Wesentliche Aspekte zur Nutzung des didaktischen Potenzials von OER sind deren effektive Auffindbarkeit an einem zentralen Ort sowie Möglichkeiten, diese gemeinsam sammeln, ordnen und bewerten sowie in Unterrichtsszenarien bzw. Lernumgebungen einbinden zu können. Die öffentlichen Services ELIXIER und Edutags bieten im Verbund all diese Möglichkeiten. Im Vortrag werden Konzept, Funktionsweise und Beteiligungsmöglichkeiten dieser Plattformen erläutert.
Ingo Blees (DIPF) und Gianna Scharnberg (Uni Duisburg-Essen)

Mittwoch, 25. Februar 2015, 14:00 - 14:45 Uhr, Convention Center Saal 112
Mathematikunterricht in Deutschland und anderswo – Lehren aus PISA
Was kann der Mathematikunterricht in Deutschland von internationalen Schulleistungsvergleichsstudien wie PISA lernen? Vergleichsstudien haben seit einigen Jahren großen Einfluss auf Bildungspolitik und Schulalltag. Zugleich liefern die Ergebnisse dieser Studien detaillierte Informationen über kulturelle Unterschiede in den Bildungssystemen. Dr. Susanne Kuger, wissenschaftliche Mitarbeiterin am DIPF und Koordinatorin bei PISA 2015, greift in ihrem Vortrag die Frage nach kulturellen Mustern des Mathematikunterrichts auf und untersucht sie anhand der Daten aus PISA 2012. Die Analyse von Gemeinsamkeiten und Unterschieden verschiedener Beschreibungszugänge von Unterricht in elf Ländern weltweit bildet dabei den Kern ihrer Analyse. Die anschließende Diskussion bietet Gelegenheit ins Gespräch zu kommen, wie Schülerleistungen durch bestimmte Merkmale des Mathematikunterrichts beeinflusst werden.
Dr.
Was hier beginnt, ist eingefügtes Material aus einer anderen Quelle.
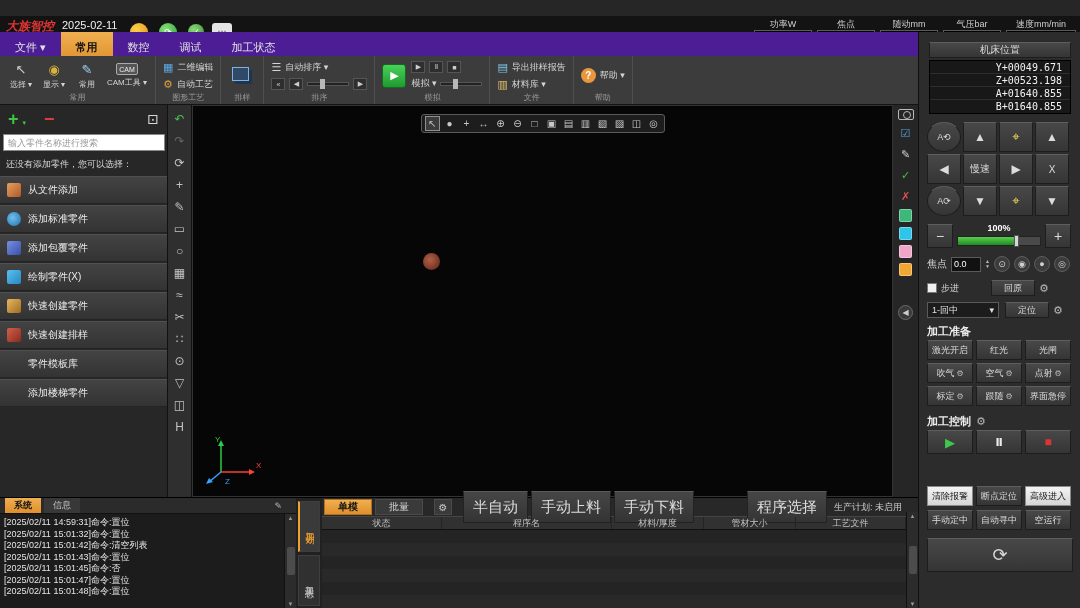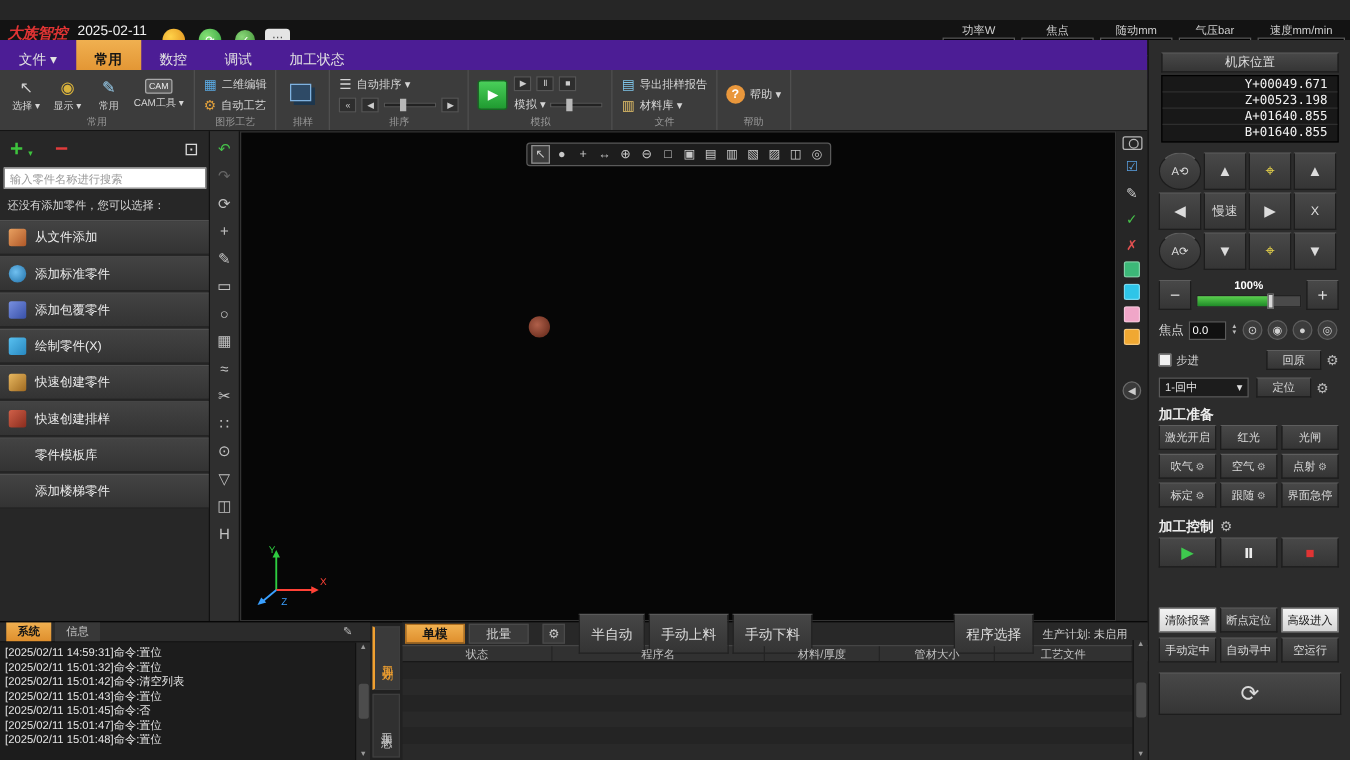"回原" div.btn { margin-left: 50px -> 28px }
Susanne Kuger (DIPF)

Samstag, 28. Februar 2015, 13:45 bis 15:00 Uhr, Diskussion im Rahmen des "Forum Bildung"
Forum Bildung: Schulautonomie in der Praxis - Gängelung und Testeritis statt pädagogischer Freiheit?
Die Politik hat sich die Schulautonomie auf die Fahne geschrieben: Schulen sollen sich möglichst selbständig organisieren, verwalten und inhaltlich profilieren. Sie sollen sich eigenständig entwickeln, um ihre Schüler/-innen individuell bestmöglich zu unterstützen. Andererseits werden die Schulen durch ein enges Korsett von Vorschriften, Vergleichsarbeiten, Tests und vielem mehr eingeengt, bemängeln Lehrkräfte und Schulleiter. Warum hält die Politik an der Dualität von Freiheit und Einflussnahme fest? Ist die Schulautonomie nur eine scheinbare?
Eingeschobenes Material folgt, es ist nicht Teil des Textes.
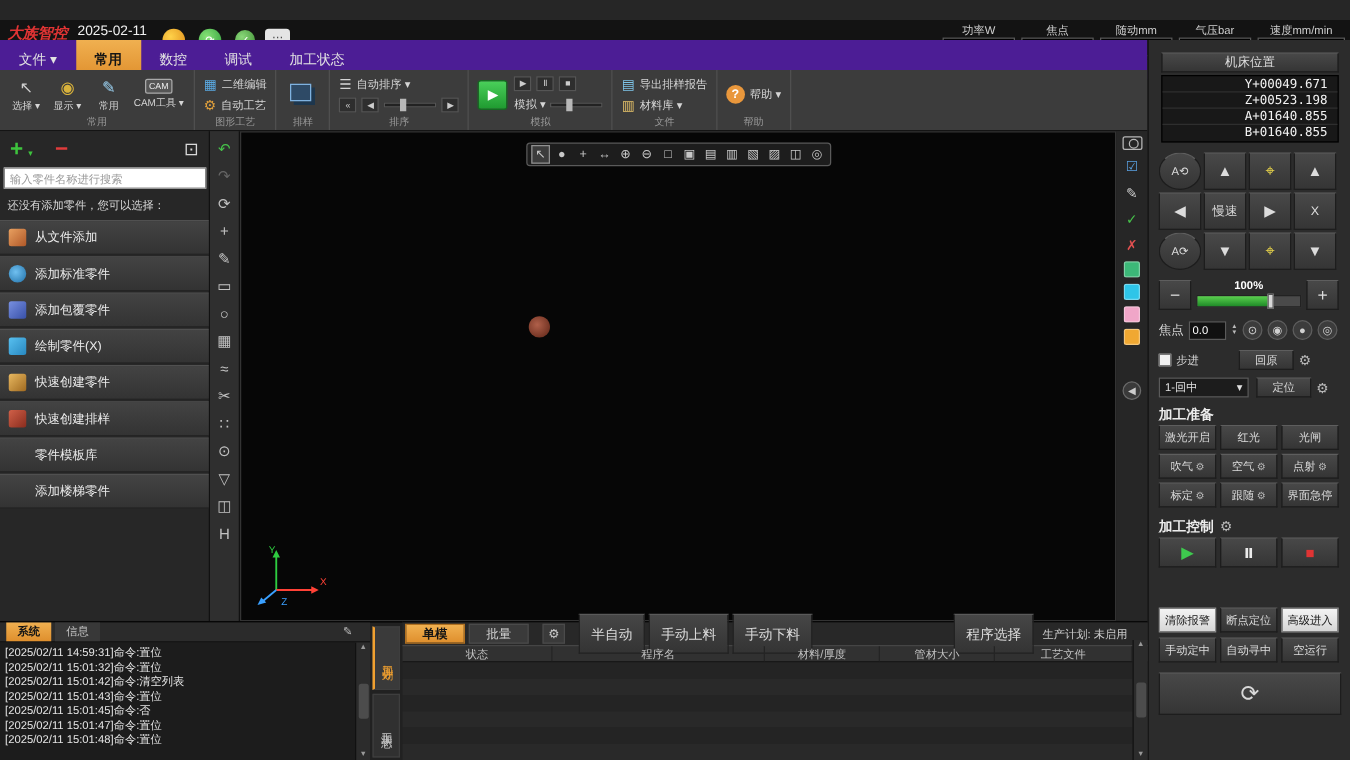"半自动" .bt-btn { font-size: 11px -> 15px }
Prof. Dr. Eckhard Klieme (DIPF), Udo Beckmann (VBE), Ludwig Hecke, Staatssekretär im Ministerium für Schule und Weiterbildung des Landes Nordrhein-Westfalen

Samstag, 28. Februar 2015, 16:00 - 16:45 Uhr, Convention Center Saal 108/109/110
Wohlbefinden in der Schule: Ein Thema auch für PISA?!
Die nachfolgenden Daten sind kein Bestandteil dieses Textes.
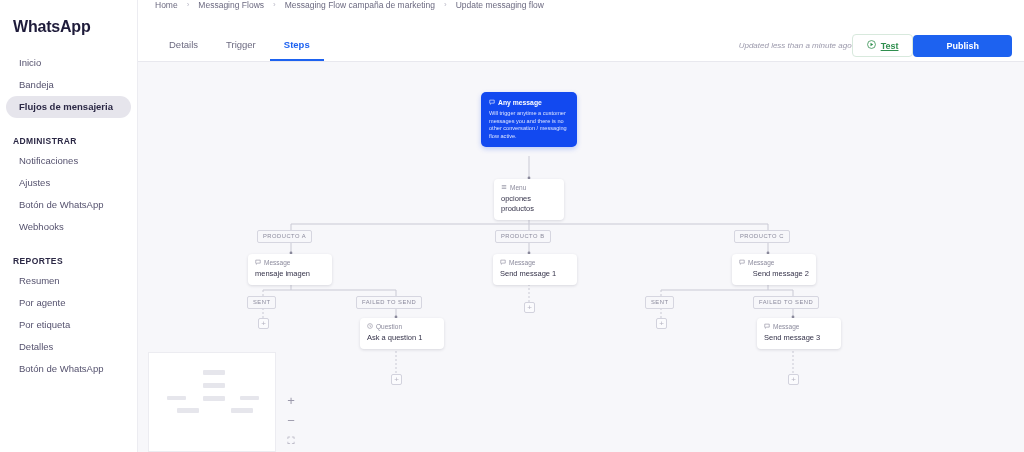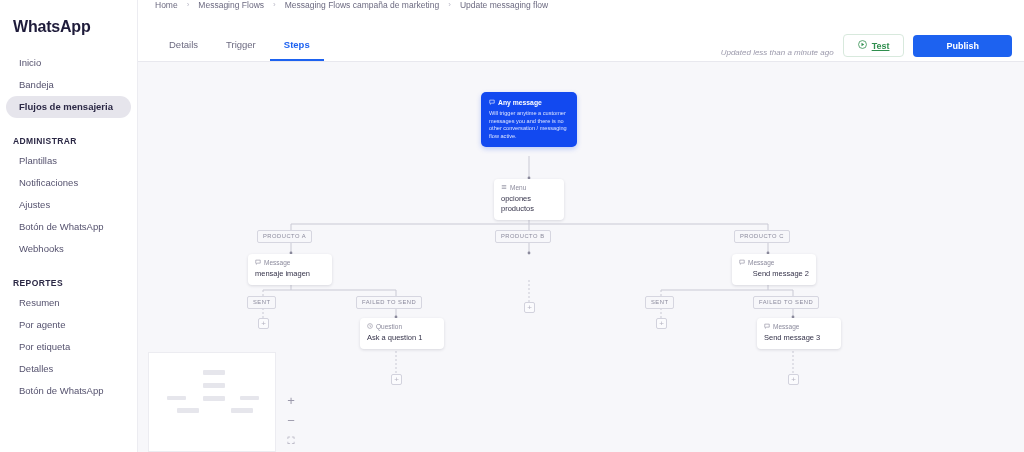"Messaging Flows campaña de marketing" span.crumb { text: Flows -> Flow }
Schule ist mehr als Leistung. Sie muss und will Lernfreude, soziale Einbindung und emotionales Wohlbefinden fördern. Oft hört man: Pisa zerstört diese Seite von Schule. Tatsächlich untersucht Pisa auch soziale und emotionale Aspekte des Lernens und zeigt, dass schwache Schüler nicht nur kognitive Förderung, sondern auch soziale Einbindung brauchen.